======== Provided records

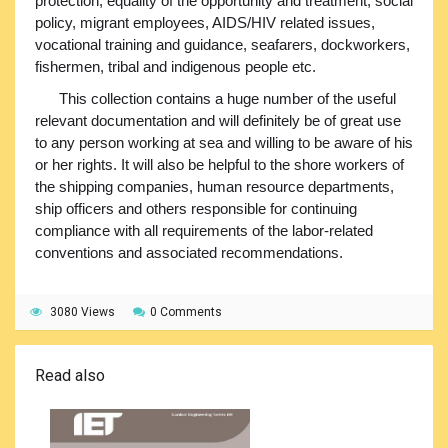
protection, equality of the opportunity and treatment, social
policy, migrant employees, AIDS/HIV related issues,
vocational training and guidance, seafarers, dockworkers,
fishermen, tribal and indigenous people etc.
This collection contains a huge number of the useful
relevant documentation and will definitely be of great use
to any person working at sea and willing to be aware of his
or her rights. It will also be helpful to the shore workers of
the shipping companies, human resource departments,
ship officers and others responsible for continuing
compliance with all requirements of the labor-related
conventions and associated recommendations.
3080 Views
0 Comments
Read also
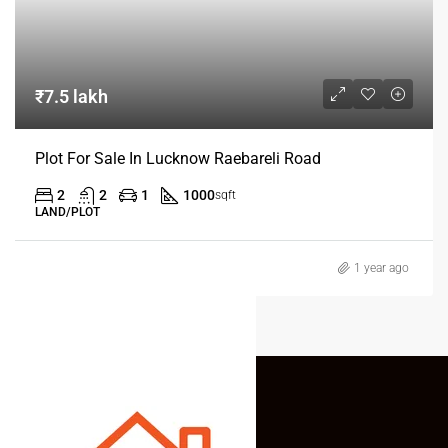
₹7.5 lakh
Plot For Sale In Lucknow Raebareli Road
2
2
1
1000
sqft
LAND/PLOT
1 year ago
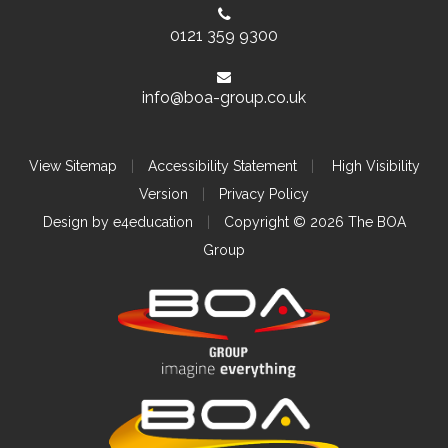
0121 359 9300
info@boa-group.co.uk
View Sitemap
|
Accessibility Statement
|
High Visibility
Version
|
Privacy Policy
Design by
e4education
|
Copyright © 2026 The BOA
Group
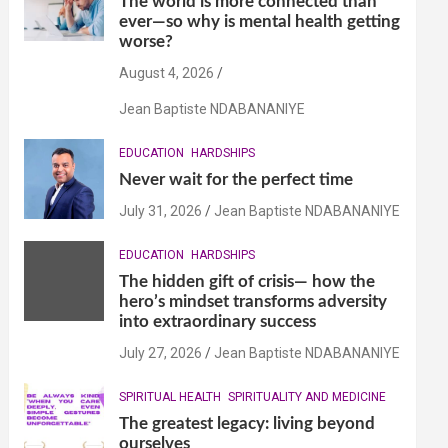
The world is more connected than
ever—so why is mental health getting
worse?
August 4, 2026
Jean Baptiste NDABANANIYE
EDUCATION
HARDSHIPS
Never wait for the perfect time
July 31, 2026
Jean Baptiste NDABANANIYE
EDUCATION
HARDSHIPS
The hidden gift of crisis— how the
hero’s mindset transforms adversity
into extraordinary success
July 27, 2026
Jean Baptiste NDABANANIYE
SPIRITUAL HEALTH
SPIRITUALITY AND MEDICINE
The greatest legacy: living beyond
ourselves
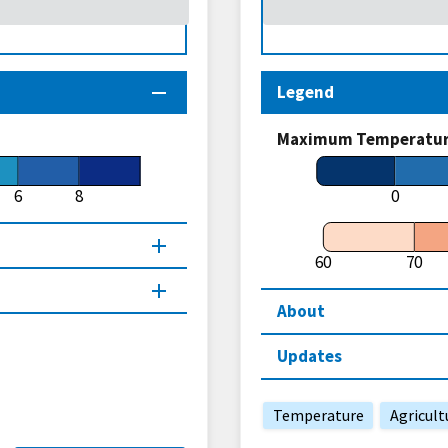
Legend
Maximum Temperature
6
8
0
60
70
About
Updates
Temperature
Agricult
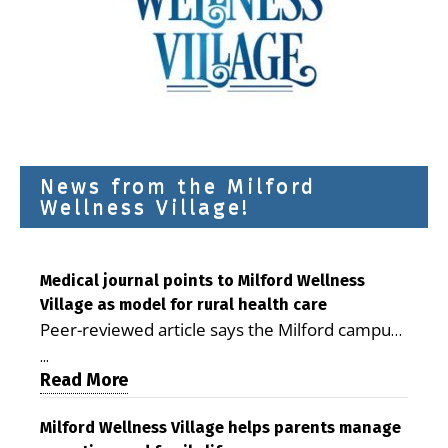
News from the Milford
Wellness Village!
Medical journal points to Milford Wellness
Village as model for rural health care
Peer-reviewed article says the Milford campus
is improving access, supporting seniors and
...
demonstrating the potential to reduce health
Read More
care costs By George D. Rotsch, Editor of
Milford LIVE MILFORD — A new article in the
Milford Wellness Village helps parents manage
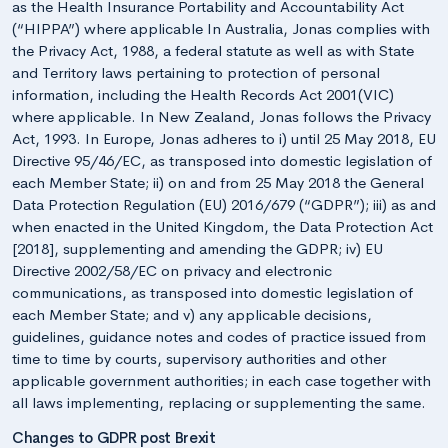
as the Health Insurance Portability and Accountability Act
(“HIPPA”) where applicable In Australia, Jonas complies with
the Privacy Act, 1988, a federal statute as well as with State
and Territory laws pertaining to protection of personal
information, including the Health Records Act 2001(VIC)
where applicable. In New Zealand, Jonas follows the Privacy
Act, 1993. In Europe, Jonas adheres to i) until 25 May 2018, EU
Directive 95/46/EC, as transposed into domestic legislation of
each Member State; ii) on and from 25 May 2018 the General
Data Protection Regulation (EU) 2016/679 (“GDPR”); iii) as and
when enacted in the United Kingdom, the Data Protection Act
[2018], supplementing and amending the GDPR; iv) EU
Directive 2002/58/EC on privacy and electronic
communications, as transposed into domestic legislation of
each Member State; and v) any applicable decisions,
guidelines, guidance notes and codes of practice issued from
time to time by courts, supervisory authorities and other
applicable government authorities; in each case together with
all laws implementing, replacing or supplementing the same.
Changes to GDPR post Brexit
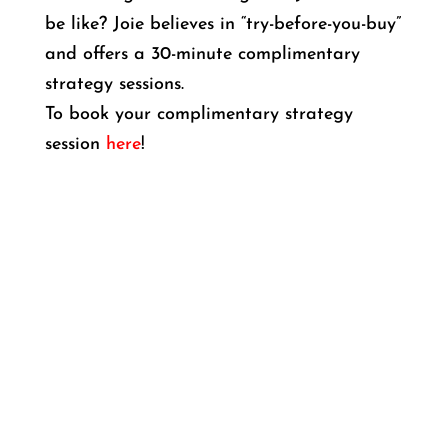
be like? Joie believes in “try-before-you-buy”
and offers a 30-minute complimentary
strategy sessions.
To book your complimentary strategy
session
here
!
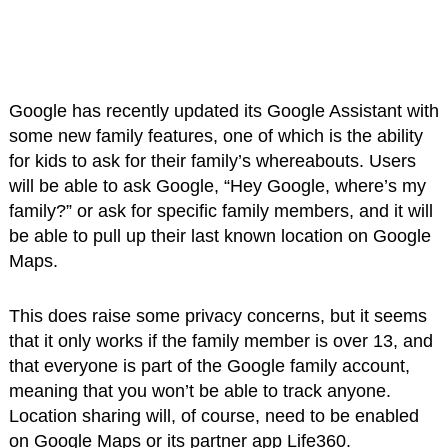
Google has recently updated its Google Assistant with
some new family features, one of which is the ability
for kids to ask for their family’s whereabouts. Users
will be able to ask Google, “Hey Google, where’s my
family?” or ask for specific family members, and it will
be able to pull up their last known location on Google
Maps.
This does raise some privacy concerns, but it seems
that it only works if the family member is over 13, and
that everyone is part of the Google family account,
meaning that you won’t be able to track anyone.
Location sharing will, of course, need to be enabled
on Google Maps or its partner app Life360.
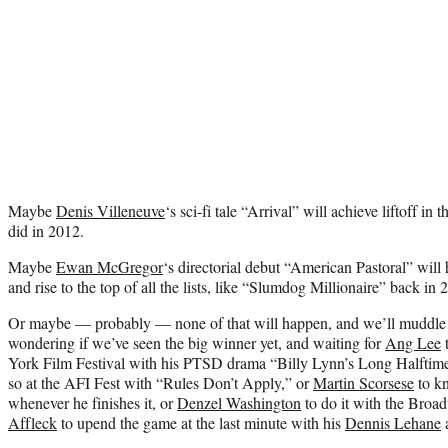
Maybe
Denis Villeneuve
‘s sci-fi tale “Arrival” will achieve liftoff in 
did in 2012.
Maybe
Ewan McGregor
‘s directorial debut “American Pastoral” will
and rise to the top of all the lists, like “Slumdog Millionaire” back in 
Or maybe — probably — none of that will happen, and we’ll muddle
wondering if we’ve seen the big winner yet, and waiting for
Ang Lee
t
York Film Festival with his PTSD drama “Billy Lynn’s Long Halftim
so at the AFI Fest with “Rules Don’t Apply,” or
Martin Scorsese
to kn
whenever he finishes it, or
Denzel Washington
to do it with the Bro
Affleck
to upend
the game
at the last minute with his
Dennis Lehane
a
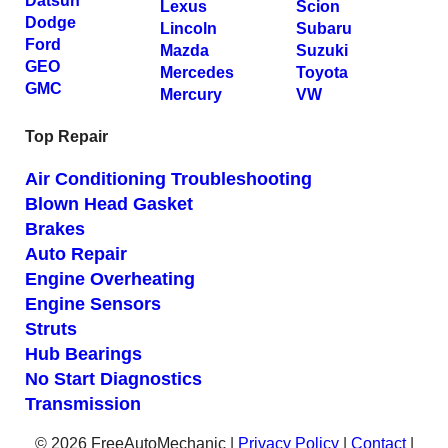
Datsun
Lexus
Scion
Dodge
Lincoln
Subaru
Ford
Mazda
Suzuki
GEO
Mercedes
Toyota
GMC
Mercury
VW
Top Repair
Air Conditioning Troubleshooting
Blown Head Gasket
Brakes
Auto Repair
Engine Overheating
Engine Sensors
Struts
Hub Bearings
No Start Diagnostics
Transmission
© 2026 FreeAutoMechanic |
Privacy Policy
|
Contact
|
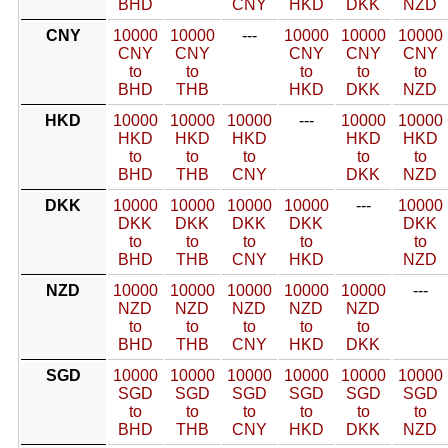
BHD
CNY
HKD
DKK
NZD
CNY
10000
10000
---
10000
10000
10000
CNY
CNY
CNY
CNY
CNY
to
to
to
to
to
BHD
THB
HKD
DKK
NZD
HKD
10000
10000
10000
---
10000
10000
HKD
HKD
HKD
HKD
HKD
to
to
to
to
to
BHD
THB
CNY
DKK
NZD
DKK
10000
10000
10000
10000
---
10000
DKK
DKK
DKK
DKK
DKK
to
to
to
to
to
BHD
THB
CNY
HKD
NZD
NZD
10000
10000
10000
10000
10000
---
NZD
NZD
NZD
NZD
NZD
to
to
to
to
to
BHD
THB
CNY
HKD
DKK
SGD
10000
10000
10000
10000
10000
10000
SGD
SGD
SGD
SGD
SGD
SGD
to
to
to
to
to
to
BHD
THB
CNY
HKD
DKK
NZD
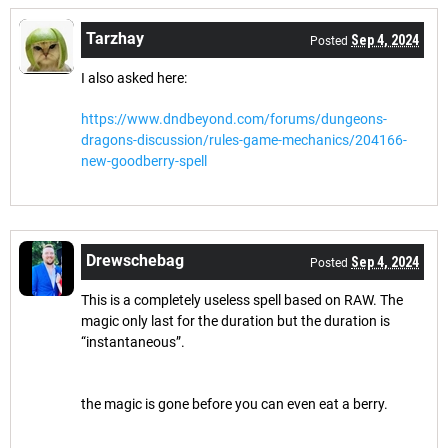
Tarzhay
Sep 4, 2024
Posted
I also asked here:
https://www.dndbeyond.com/forums/dungeons-
dragons-discussion/rules-game-mechanics/204166-
new-goodberry-spell
Drewschebag
Sep 4, 2024
Posted
This is a completely useless spell based on RAW. The
magic only last for the duration but the duration is
“instantaneous”.
the magic is gone before you can even eat a berry.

================

[Problem description]: Return the text of all the records above character for character, leaving out the pictures.

[Answer section]:
protection, equality of the opportunity and treatment, social
policy, migrant employees, AIDS/HIV related issues,
vocational training and guidance, seafarers, dockworkers,
fishermen, tribal and indigenous people etc.
This collection contains a huge number of the useful
relevant documentation and will definitely be of great use
to any person working at sea and willing to be aware of his
or her rights. It will also be helpful to the shore workers of
the shipping companies, human resource departments,
ship officers and others responsible for continuing
compliance with all requirements of the labor-related
conventions and associated recommendations.
3080 Views
0 Comments
Read also
₹7.5 lakh
Plot For Sale In Lucknow Raebareli Road
2
2
1
1000
sqft
LAND/PLOT
1 year ago
0121 359 9300
info@boa-group.co.uk
View Sitemap
|
Accessibility Statement
|
High Visibility
Version
|
Privacy Policy
Design by
e4education
|
Copyright © 2026 The BOA
Group
The world is more connected than
ever—so why is mental health getting
worse?
August 4, 2026
Jean Baptiste NDABANANIYE
EDUCATION
HARDSHIPS
Never wait for the perfect time
July 31, 2026
Jean Baptiste NDABANANIYE
EDUCATION
HARDSHIPS
The hidden gift of crisis— how the
hero’s mindset transforms adversity
into extraordinary success
July 27, 2026
Jean Baptiste NDABANANIYE
SPIRITUAL HEALTH
SPIRITUALITY AND MEDICINE
The greatest legacy: living beyond
ourselves
Legend
Maximum Temperature
6
8
0
60
70
About
Updates
Temperature
Agricult
News from the Milford
Wellness Village!
Medical journal points to Milford Wellness
Village as model for rural health care
Peer-reviewed article says the Milford campus
is improving access, supporting seniors and
...
demonstrating the potential to reduce health
Read More
care costs By George D. Rotsch, Editor of
Milford LIVE MILFORD — A new article in the
Milford Wellness Village helps parents manage
as the Health Insurance Portability and Accountability Act
(“HIPPA”) where applicable In Australia, Jonas complies with
the Privacy Act, 1988, a federal statute as well as with State
and Territory laws pertaining to protection of personal
information, including the Health Records Act 2001(VIC)
where applicable. In New Zealand, Jonas follows the Privacy
Act, 1993. In Europe, Jonas adheres to i) until 25 May 2018, EU
Directive 95/46/EC, as transposed into domestic legislation of
each Member State; ii) on and from 25 May 2018 the General
Data Protection Regulation (EU) 2016/679 (“GDPR”); iii) as and
when enacted in the United Kingdom, the Data Protection Act
[2018], supplementing and amending the GDPR; iv) EU
Directive 2002/58/EC on privacy and electronic
communications, as transposed into domestic legislation of
each Member State; and v) any applicable decisions,
guidelines, guidance notes and codes of practice issued from
time to time by courts, supervisory authorities and other
applicable government authorities; in each case together with
all laws implementing, replacing or supplementing the same.
Changes to GDPR post Brexit
be like? Joie believes in “try-before-you-buy”
and offers a 30-minute complimentary
strategy sessions.
To book your complimentary strategy
session
here
!
Google has recently updated its Google Assistant with
some new family features, one of which is the ability
for kids to ask for their family’s whereabouts. Users
will be able to ask Google, “Hey Google, where’s my
family?” or ask for specific family members, and it will
be able to pull up their last known location on Google
Maps.
This does raise some privacy concerns, but it seems
that it only works if the family member is over 13, and
that everyone is part of the Google family account,
meaning that you won’t be able to track anyone.
Location sharing will, of course, need to be enabled
on Google Maps or its partner app Life360.
Maybe
Denis Villeneuve
‘s sci-fi tale “Arrival” will achieve liftoff in 
did in 2012.
Maybe
Ewan McGregor
‘s directorial debut “American Pastoral” will
and rise to the top of all the lists, like “Slumdog Millionaire” back in 
Or maybe — probably — none of that will happen, and we’ll muddle
wondering if we’ve seen the big winner yet, and waiting for
Ang Lee
t
York Film Festival with his PTSD drama “Billy Lynn’s Long Halftim
so at the AFI Fest with “Rules Don’t Apply,” or
Martin Scorsese
to kn
whenever he finishes it, or
Denzel Washington
to do it with the Bro
Affleck
to upend
the game
at the last minute with his
Dennis Lehane
a
Datsun
Lexus
Scion
Dodge
Lincoln
Subaru
Ford
Mazda
Suzuki
GEO
Mercedes
Toyota
GMC
Mercury
VW
Top Repair
Air Conditioning Troubleshooting
Blown Head Gasket
Brakes
Auto Repair
Engine Overheating
Engine Sensors
Struts
Hub Bearings
No Start Diagnostics
Transmission
© 2026 FreeAutoMechanic |
Privacy Policy
|
Contact
|
BHD
CNY
HKD
DKK
NZD
CNY
10000
10000
---
10000
10000
10000
CNY
CNY
CNY
CNY
CNY
to
to
to
to
to
BHD
THB
HKD
DKK
NZD
HKD
10000
10000
10000
---
10000
10000
HKD
HKD
HKD
HKD
HKD
to
to
to
to
to
BHD
THB
CNY
DKK
NZD
DKK
10000
10000
10000
10000
---
10000
DKK
DKK
DKK
DKK
DKK
to
to
to
to
to
BHD
THB
CNY
HKD
NZD
NZD
10000
10000
10000
10000
10000
---
NZD
NZD
NZD
NZD
NZD
to
to
to
to
to
BHD
THB
CNY
HKD
DKK
SGD
10000
10000
10000
10000
10000
10000
SGD
SGD
SGD
SGD
SGD
SGD
to
to
to
to
to
to
BHD
THB
CNY
HKD
DKK
NZD
Tarzhay
Sep 4, 2024
Posted
I also asked here:
https://www.dndbeyond.com/forums/dungeons-
dragons-discussion/rules-game-mechanics/204166-
new-goodberry-spell
Drewschebag
Sep 4, 2024
Posted
This is a completely useless spell based on RAW. The
magic only last for the duration but the duration is
“instantaneous”.
the magic is gone before you can even eat a berry.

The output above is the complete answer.